The Virginia Tech IDAPS project focuses on integrating distributed energy resources with demand-side management in an intelligent microgrid. Included within this research is the Square D Powerlink G3 3000 Web-enabled lighting control panel, donated by Schneider Electric.
Virginia Tech is making great strides in developing a different approach to organize, manage and dispatch information in an intelligent microgrid, said Scott Jordan, Square D product marketing manager. Schneider Electric places a high priority on developing technologies that will reduce overall energy cost while improving reliability. We are pleased to be a part of Virginia Techs research.
Virginia Tech professors and students are working together to explore enabling technologies that allow customer-owned appliances, such as lighting, to communicate within an IDAPS microgrid through Ethernet, LAN and WAN networks. IDAPS serves as a specialized microgrid for coordinating residential- and commercial-owned distributed energy resources (DERs) that can use generating sources more efficiently and prevent cascading failures.

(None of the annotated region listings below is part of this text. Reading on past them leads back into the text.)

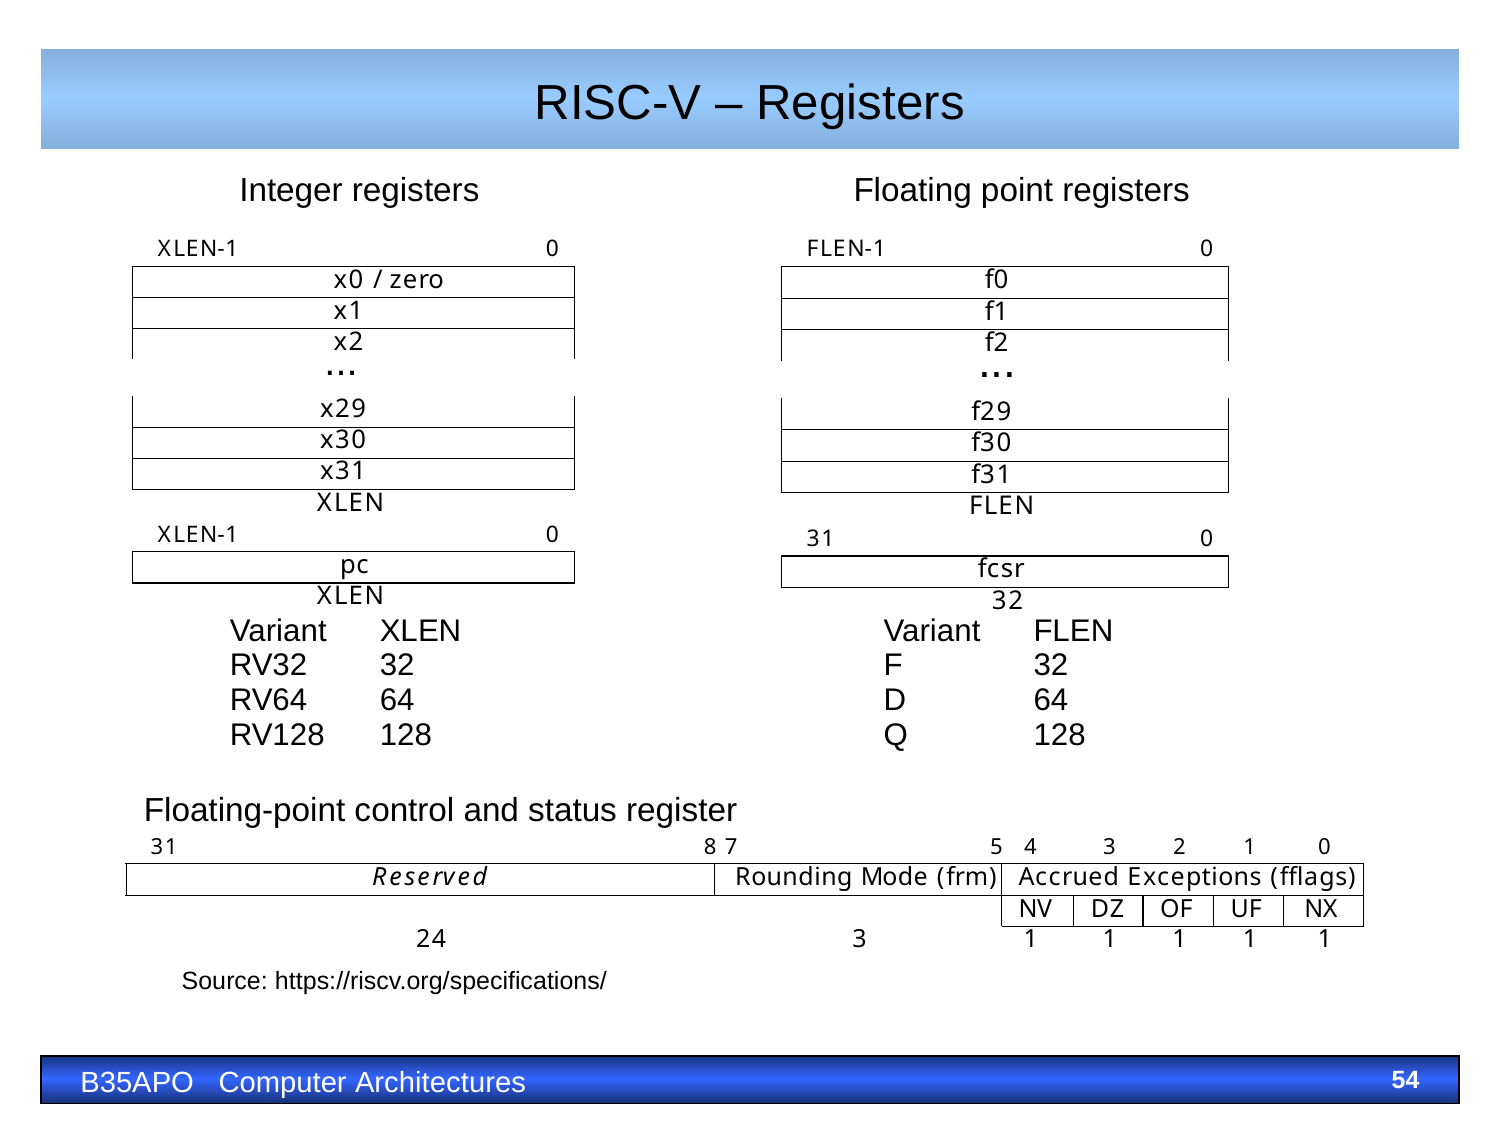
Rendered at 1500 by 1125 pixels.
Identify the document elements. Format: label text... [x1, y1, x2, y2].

text_box Source: https://riscv.org/specifications/ [166, 959, 623, 1002]
chart [104, 214, 607, 642]
chart [76, 742, 1387, 1003]
text_box Floating-point control and status register [129, 784, 754, 836]
text_box Integer registers [224, 164, 495, 217]
text_box Variant XLEN RV32 32 RV64 64 RV128 128 [214, 605, 477, 760]
title RISC-V – Registers [41, 49, 1459, 149]
text_box Floating point registers [838, 164, 1206, 217]
text_box Variant FLEN F 32 D 64 Q 128 [868, 605, 1137, 760]
chart [718, 185, 1251, 625]
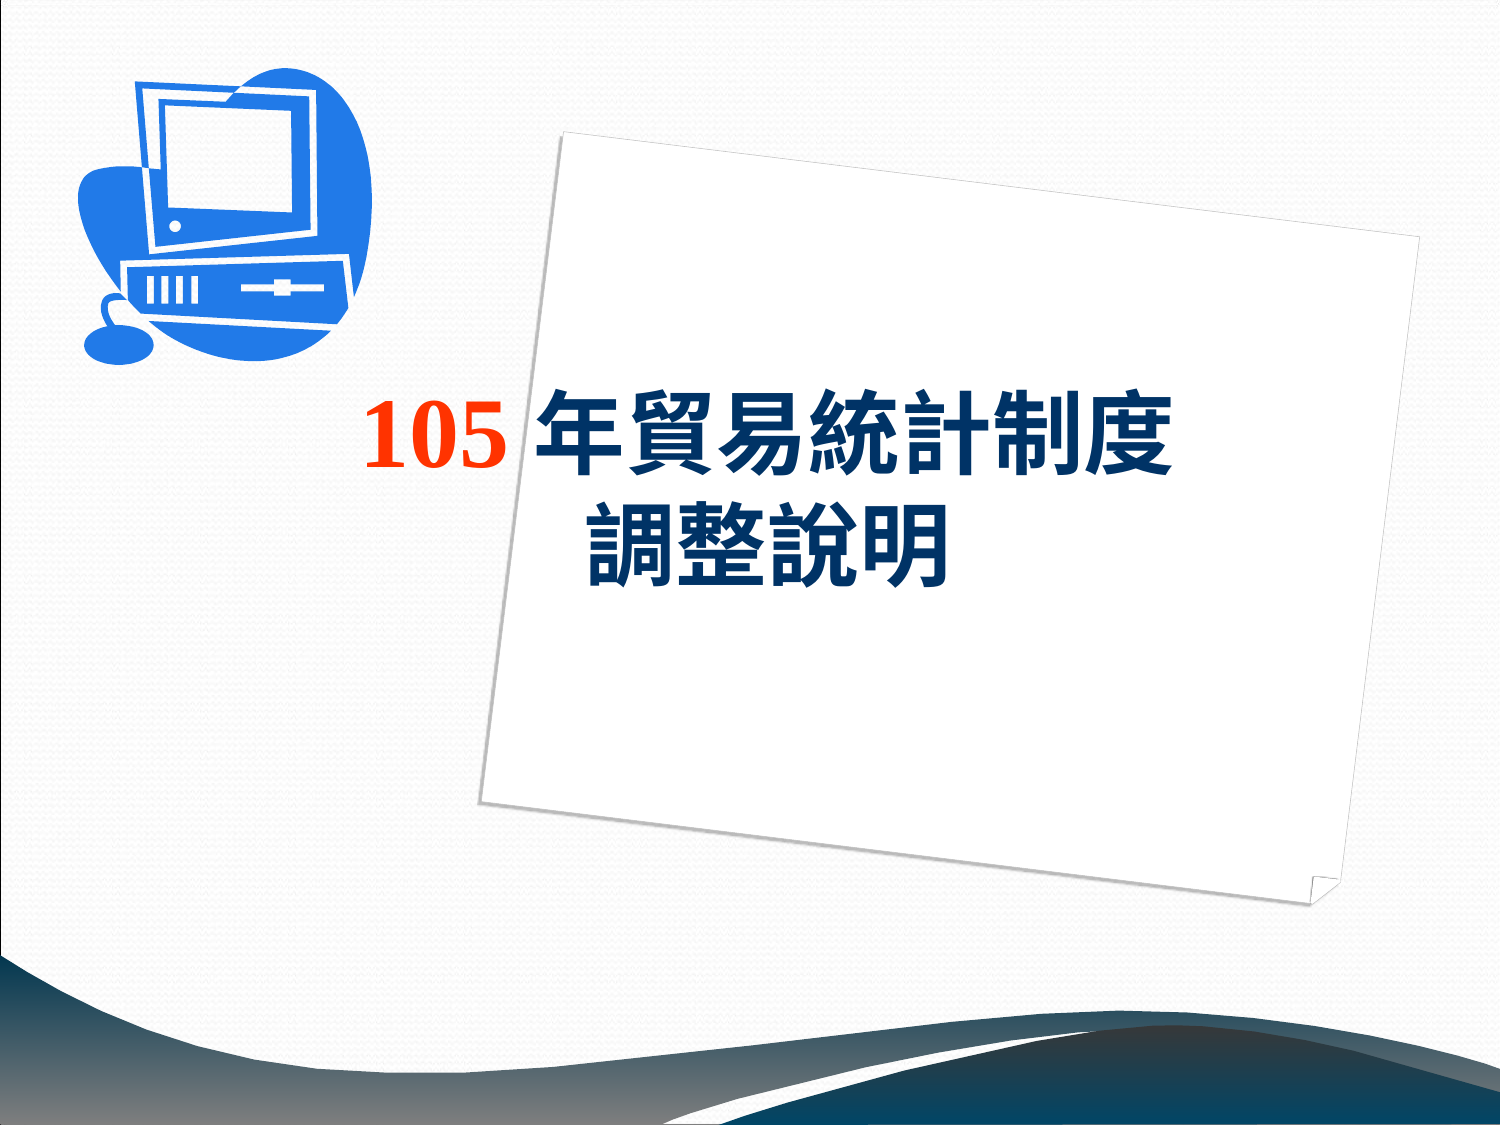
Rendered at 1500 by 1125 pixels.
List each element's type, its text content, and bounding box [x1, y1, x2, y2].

picture [76, 66, 380, 365]
text_box 105年貿易統計制度 調整說明 [112, 338, 1424, 598]
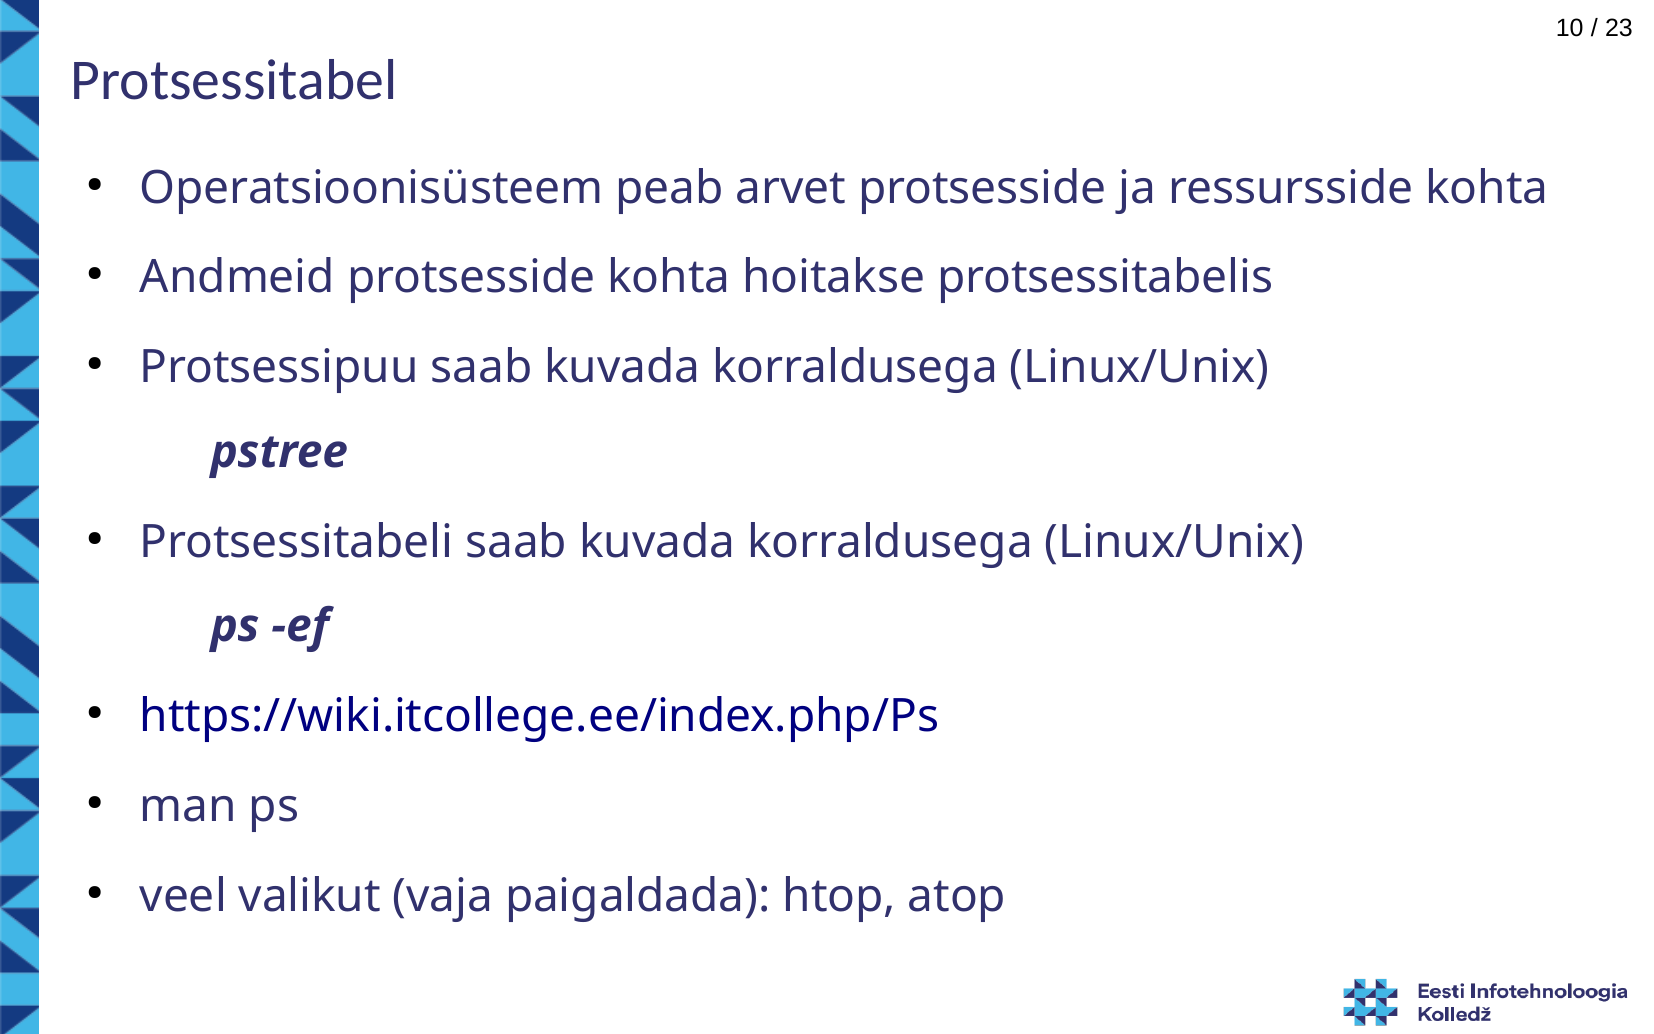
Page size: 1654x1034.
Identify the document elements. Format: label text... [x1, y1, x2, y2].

title Protsessitabel [70, 41, 1630, 130]
list Operatsioonisüsteem peab arvet protsesside ja ressursside kohta Andmeid protsesside kohta hoitakse protsessitabelis Protsessipuu saab kuvada korraldusega (Linux/Unix) pstree Protsessitabeli saab kuvada korraldusega (Linux/Unix) ps -ef https://wiki.itcollege.ee/index.php/Ps man ps veel valikut (vaja paigaldada): htop, atop [68, 153, 1630, 957]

The IDAPS research project is expected to take two to three years to complete, and will be executed in three progressive phases. The first phase is dedicated to exploratory research to build the broad framework of an IDAPS microgrid at a conceptual level, with the second phase geared toward modeling and simulation of the intelligent microgrid with demand-side participation. The first phase is supported by a grant from the U.S. National Science Foundation. Additional funding is expected from the U.S. Department of Energy and U.S. Department of Defense.
Our IDAPS research project would not be possible without the generous support of our sponsors, said Manisa Pipattanasomporn, Virginia Tech assistant professor of electrical and computer engineering. The Square D Powerlink panel is the best fit for our project and we are thrilled to be able to work with such a high-level product.